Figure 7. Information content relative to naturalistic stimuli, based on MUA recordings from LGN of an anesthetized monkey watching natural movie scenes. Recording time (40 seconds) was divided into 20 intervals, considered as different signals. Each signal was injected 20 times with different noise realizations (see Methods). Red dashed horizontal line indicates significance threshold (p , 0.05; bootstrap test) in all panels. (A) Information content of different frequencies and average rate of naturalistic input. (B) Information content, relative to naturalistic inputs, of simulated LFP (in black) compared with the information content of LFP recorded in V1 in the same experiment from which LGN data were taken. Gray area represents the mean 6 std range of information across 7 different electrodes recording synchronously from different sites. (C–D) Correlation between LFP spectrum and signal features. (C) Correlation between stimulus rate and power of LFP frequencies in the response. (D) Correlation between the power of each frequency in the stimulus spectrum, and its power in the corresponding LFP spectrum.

==

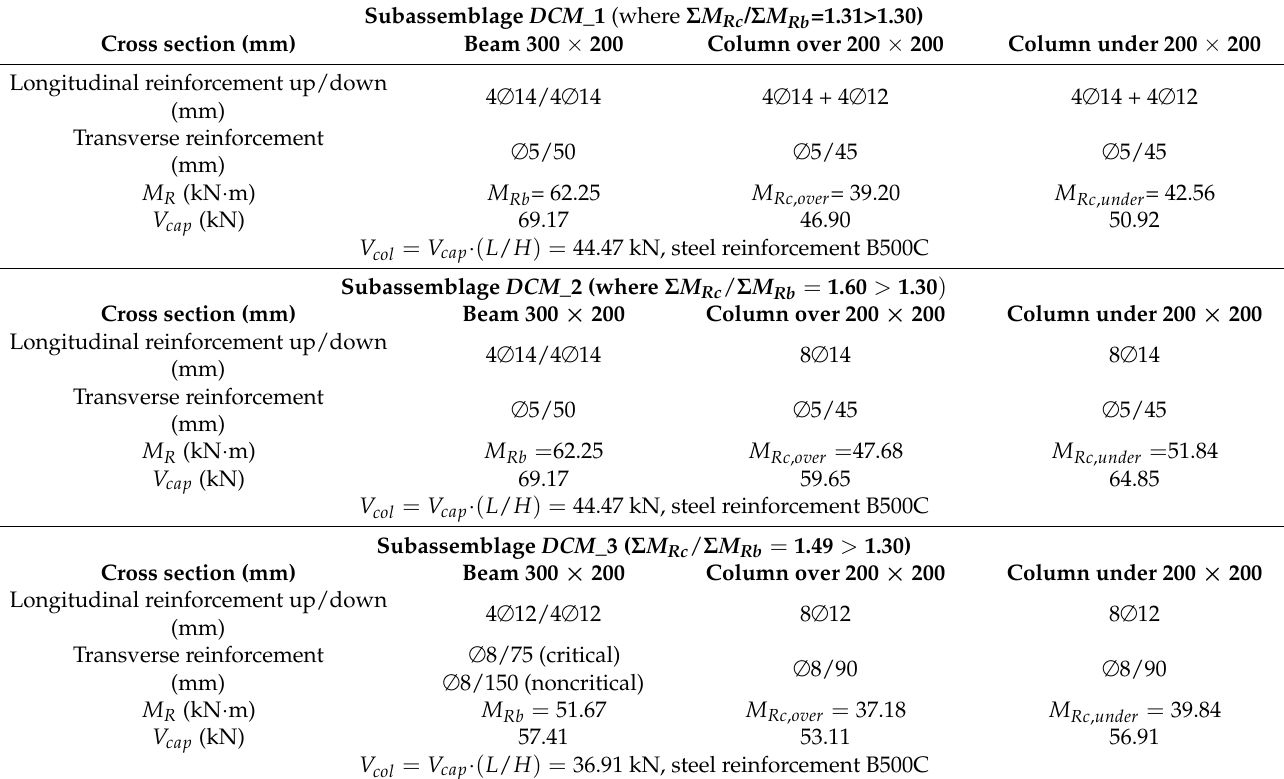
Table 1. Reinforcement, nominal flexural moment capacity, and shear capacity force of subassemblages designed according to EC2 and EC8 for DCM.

---

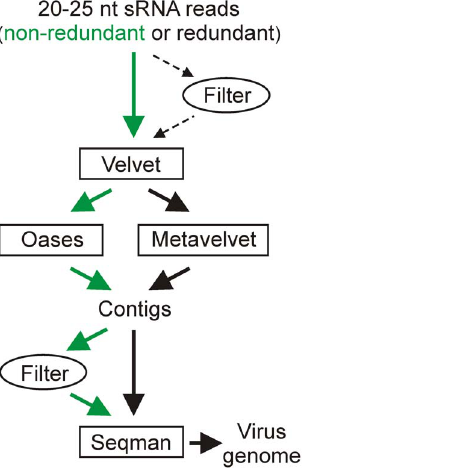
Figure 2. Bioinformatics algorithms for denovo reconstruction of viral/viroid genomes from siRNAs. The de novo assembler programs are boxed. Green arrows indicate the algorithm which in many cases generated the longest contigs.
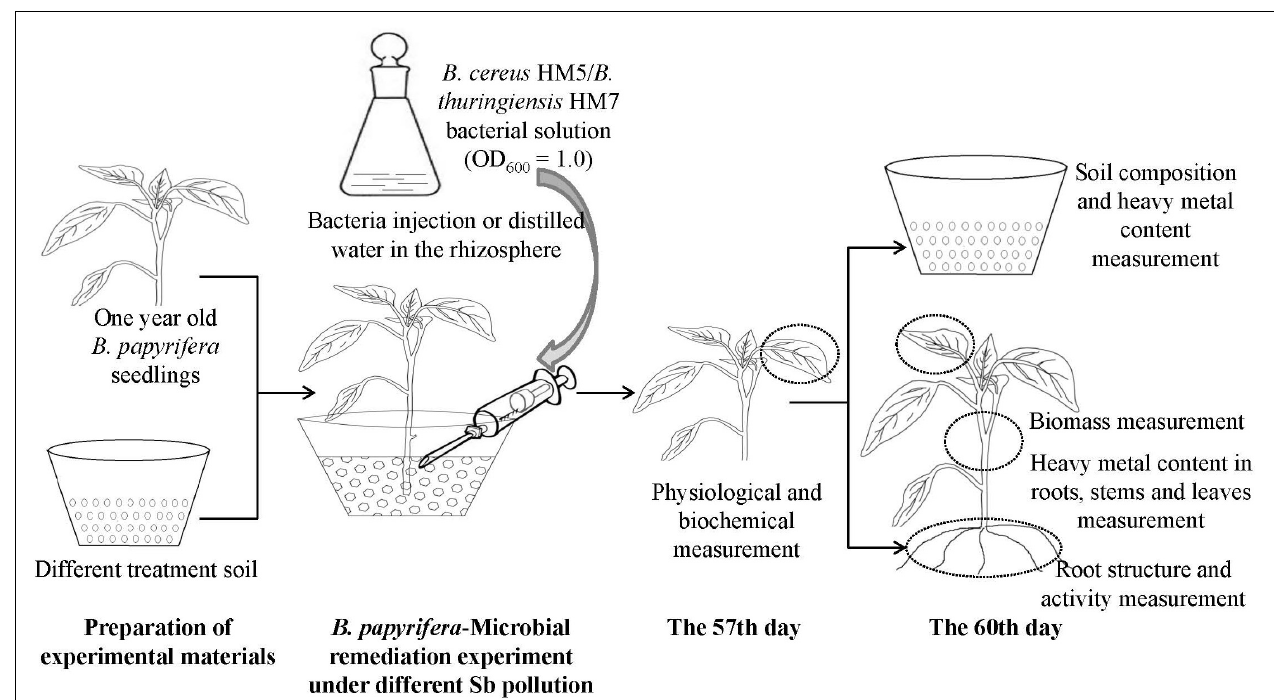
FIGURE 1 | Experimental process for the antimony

- PROBLEM DESCRIPTION:
Since the pictures are not part of the copy, please transcribe only the lines above from the one with "Figure 2. Bioinformatics" through the one with "FIGURE 1 | Experimental", exactly and with both ends.

- TASK SOLUTION:
Figure 2. Bioinformatics algorithms for denovo reconstruction of viral/viroid genomes from siRNAs. The de novo assembler programs are boxed. Green arrows indicate the algorithm which in many cases generated the longest contigs.
FIGURE 1 | Experimental process for the antimony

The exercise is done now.